-- BRIEF --
Copy the records from the first line through the line with "collection date as typed: Transcribed", swapping "catalogue" for "catalog" and leaving everything else as is.

-- RAW RECORDS --
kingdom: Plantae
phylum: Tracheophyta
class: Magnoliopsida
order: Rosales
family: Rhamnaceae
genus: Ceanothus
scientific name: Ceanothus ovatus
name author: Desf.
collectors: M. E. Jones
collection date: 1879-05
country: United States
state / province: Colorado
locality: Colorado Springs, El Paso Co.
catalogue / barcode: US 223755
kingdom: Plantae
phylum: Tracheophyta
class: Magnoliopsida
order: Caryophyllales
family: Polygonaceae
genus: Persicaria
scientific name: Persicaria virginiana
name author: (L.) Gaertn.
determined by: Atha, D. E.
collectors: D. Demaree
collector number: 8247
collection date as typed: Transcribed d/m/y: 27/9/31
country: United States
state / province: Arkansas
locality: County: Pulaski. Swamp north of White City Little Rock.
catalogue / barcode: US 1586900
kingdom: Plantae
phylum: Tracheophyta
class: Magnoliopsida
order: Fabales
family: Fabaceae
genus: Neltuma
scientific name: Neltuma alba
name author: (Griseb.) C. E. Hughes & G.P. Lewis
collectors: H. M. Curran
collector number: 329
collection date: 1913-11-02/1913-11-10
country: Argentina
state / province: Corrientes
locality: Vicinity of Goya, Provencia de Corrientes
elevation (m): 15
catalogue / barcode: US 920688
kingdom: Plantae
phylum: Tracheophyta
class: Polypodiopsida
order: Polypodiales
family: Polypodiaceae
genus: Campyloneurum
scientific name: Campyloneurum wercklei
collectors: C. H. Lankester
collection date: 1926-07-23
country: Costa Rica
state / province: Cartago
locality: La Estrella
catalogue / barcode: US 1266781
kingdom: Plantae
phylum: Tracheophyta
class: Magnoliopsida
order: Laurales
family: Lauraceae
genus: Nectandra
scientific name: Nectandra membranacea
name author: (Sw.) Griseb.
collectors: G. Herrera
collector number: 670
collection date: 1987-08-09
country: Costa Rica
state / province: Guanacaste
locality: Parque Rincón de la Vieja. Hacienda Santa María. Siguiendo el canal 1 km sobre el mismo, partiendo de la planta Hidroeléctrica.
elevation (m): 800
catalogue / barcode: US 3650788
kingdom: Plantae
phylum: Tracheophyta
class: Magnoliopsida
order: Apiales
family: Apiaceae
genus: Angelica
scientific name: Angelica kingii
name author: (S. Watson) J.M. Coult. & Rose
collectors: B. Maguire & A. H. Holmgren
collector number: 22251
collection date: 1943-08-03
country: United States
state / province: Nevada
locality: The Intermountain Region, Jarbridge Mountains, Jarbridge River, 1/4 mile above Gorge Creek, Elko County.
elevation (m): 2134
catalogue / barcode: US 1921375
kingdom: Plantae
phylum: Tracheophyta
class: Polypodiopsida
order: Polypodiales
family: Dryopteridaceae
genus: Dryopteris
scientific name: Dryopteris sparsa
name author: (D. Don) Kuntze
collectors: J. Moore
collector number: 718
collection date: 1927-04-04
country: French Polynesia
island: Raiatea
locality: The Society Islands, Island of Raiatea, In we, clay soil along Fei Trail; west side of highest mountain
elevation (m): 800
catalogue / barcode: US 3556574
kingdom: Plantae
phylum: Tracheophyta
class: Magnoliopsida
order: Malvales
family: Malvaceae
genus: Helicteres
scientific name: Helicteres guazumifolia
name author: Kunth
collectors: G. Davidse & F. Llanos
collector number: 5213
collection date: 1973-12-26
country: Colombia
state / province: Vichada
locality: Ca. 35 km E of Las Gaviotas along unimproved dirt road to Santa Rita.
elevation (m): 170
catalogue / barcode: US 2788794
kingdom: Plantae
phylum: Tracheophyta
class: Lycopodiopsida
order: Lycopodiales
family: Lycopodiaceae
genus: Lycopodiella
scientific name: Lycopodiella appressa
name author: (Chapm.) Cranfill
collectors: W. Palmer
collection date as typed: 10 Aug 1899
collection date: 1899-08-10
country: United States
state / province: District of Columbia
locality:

-- RESULT --
kingdom: Plantae
phylum: Tracheophyta
class: Magnoliopsida
order: Rosales
family: Rhamnaceae
genus: Ceanothus
scientific name: Ceanothus ovatus
name author: Desf.
collectors: M. E. Jones
collection date: 1879-05
country: United States
state / province: Colorado
locality: Colorado Springs, El Paso Co.
catalog / barcode: US 223755
kingdom: Plantae
phylum: Tracheophyta
class: Magnoliopsida
order: Caryophyllales
family: Polygonaceae
genus: Persicaria
scientific name: Persicaria virginiana
name author: (L.) Gaertn.
determined by: Atha, D. E.
collectors: D. Demaree
collector number: 8247
collection date as typed: Transcribed d/m/y: 27/9/31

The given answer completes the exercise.